Patients were predominantly male, with a mean age of just over 60 years. Jaundice was the most common presenting symptom, affecting more than three-quarters of patients, followed closely by weight loss. Nearly all patients had elevated serum IgG4 levels, reinforcing its diagnostic value when interpreted alongside clinical and imaging findings.

Systemic involvement was common, with autoimmune pancreatitis present in over 96% of cases, underscoring the strong association between IRC and pancreatic manifestations of IgG4-related disease. Imaging most frequently revealed isolated stenosis of the lower common bile duct, consistent with type 1 IRC.

These findings highlight the importance of comprehensive evaluation, as reliance on imaging alone may raise concern for biliary malignancy and lead to unnecessary invasive procedures.

Steroids Effective but Relapse Common

Glucocorticosteroids formed the cornerstone of treatment, with almost 90% of patients receiving steroid therapy. All treated patients demonstrated an excellent initial response, confirming the high steroid sensitivity of IRC.

During a median follow-up of more than five years, relapse occurred in 37.5% of patients. Importantly, nearly half of relapses developed after steroid withdrawal. Statistical analyses identified steroid maintenance duration as the only independent risk factor for relapse, with longer maintenance therapy associated with a reduced risk. These findings suggest that careful consideration of tapering schedules and maintenance strategies may be crucial in long-term disease control.

Excellent Long-Term Prognosis

Despite the relatively high relapse rate, long-term outcomes were favourable. Only four patients died during follow-up, and none developed cholangiocarcinoma, a feared complication often considered during initial diagnostic work-up.
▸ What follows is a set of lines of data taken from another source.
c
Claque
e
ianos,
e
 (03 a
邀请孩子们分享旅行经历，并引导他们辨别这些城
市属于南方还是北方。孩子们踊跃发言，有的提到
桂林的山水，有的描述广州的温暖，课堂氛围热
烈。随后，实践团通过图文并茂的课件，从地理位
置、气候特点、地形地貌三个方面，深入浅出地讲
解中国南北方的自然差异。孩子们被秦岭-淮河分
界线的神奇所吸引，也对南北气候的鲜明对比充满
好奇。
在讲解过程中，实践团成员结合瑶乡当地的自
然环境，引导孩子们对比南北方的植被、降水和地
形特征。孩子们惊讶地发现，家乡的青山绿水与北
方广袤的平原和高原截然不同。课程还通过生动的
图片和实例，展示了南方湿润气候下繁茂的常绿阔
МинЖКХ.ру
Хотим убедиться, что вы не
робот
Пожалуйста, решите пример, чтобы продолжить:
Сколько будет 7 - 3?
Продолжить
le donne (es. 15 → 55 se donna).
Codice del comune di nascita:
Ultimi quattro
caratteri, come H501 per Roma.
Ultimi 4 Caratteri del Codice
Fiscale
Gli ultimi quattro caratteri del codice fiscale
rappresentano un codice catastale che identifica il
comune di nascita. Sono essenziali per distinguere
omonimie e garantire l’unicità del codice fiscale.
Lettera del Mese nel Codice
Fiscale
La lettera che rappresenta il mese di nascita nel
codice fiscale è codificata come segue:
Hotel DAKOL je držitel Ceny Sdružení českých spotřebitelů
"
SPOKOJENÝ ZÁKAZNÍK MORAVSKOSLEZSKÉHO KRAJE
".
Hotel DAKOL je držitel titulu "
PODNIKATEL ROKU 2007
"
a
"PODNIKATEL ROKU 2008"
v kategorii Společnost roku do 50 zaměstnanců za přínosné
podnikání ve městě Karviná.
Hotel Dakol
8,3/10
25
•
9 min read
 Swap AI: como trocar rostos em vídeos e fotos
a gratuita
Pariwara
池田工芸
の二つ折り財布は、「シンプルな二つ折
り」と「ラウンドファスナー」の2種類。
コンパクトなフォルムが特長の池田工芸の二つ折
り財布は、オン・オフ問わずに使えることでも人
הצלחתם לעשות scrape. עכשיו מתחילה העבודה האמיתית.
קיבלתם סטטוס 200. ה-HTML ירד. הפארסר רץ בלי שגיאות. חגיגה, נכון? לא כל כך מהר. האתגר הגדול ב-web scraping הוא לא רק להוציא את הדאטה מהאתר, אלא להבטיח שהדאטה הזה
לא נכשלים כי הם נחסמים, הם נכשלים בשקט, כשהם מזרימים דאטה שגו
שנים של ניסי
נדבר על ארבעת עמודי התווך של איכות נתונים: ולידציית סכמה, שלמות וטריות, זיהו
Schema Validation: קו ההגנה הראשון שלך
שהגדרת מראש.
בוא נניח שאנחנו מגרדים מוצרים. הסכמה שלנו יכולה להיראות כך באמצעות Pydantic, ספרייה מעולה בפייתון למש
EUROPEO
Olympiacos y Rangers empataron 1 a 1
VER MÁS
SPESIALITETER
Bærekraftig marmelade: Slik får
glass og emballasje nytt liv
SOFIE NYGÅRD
Five- and ten-year overall survival rates exceeded 95%, and disease-specific survival was 100%.

The results confirm that IgG4-related cholangitis is a benign condition with an excellent prognosis when appropriately treated. While relapse remains a management challenge, it did not adversely affect survival, reinforcing the effectiveness of steroid therapy and the importance of long-term monitoring rather than aggressive intervention.

Reference

Sun J et al. Clinical features, responses to therapy and prognosis of 107 patients with IgG4-related cholangitis: a retrospective study. BMC Gastroenterol. 2026;DOI: 10.1186/s12876-025-04598-0.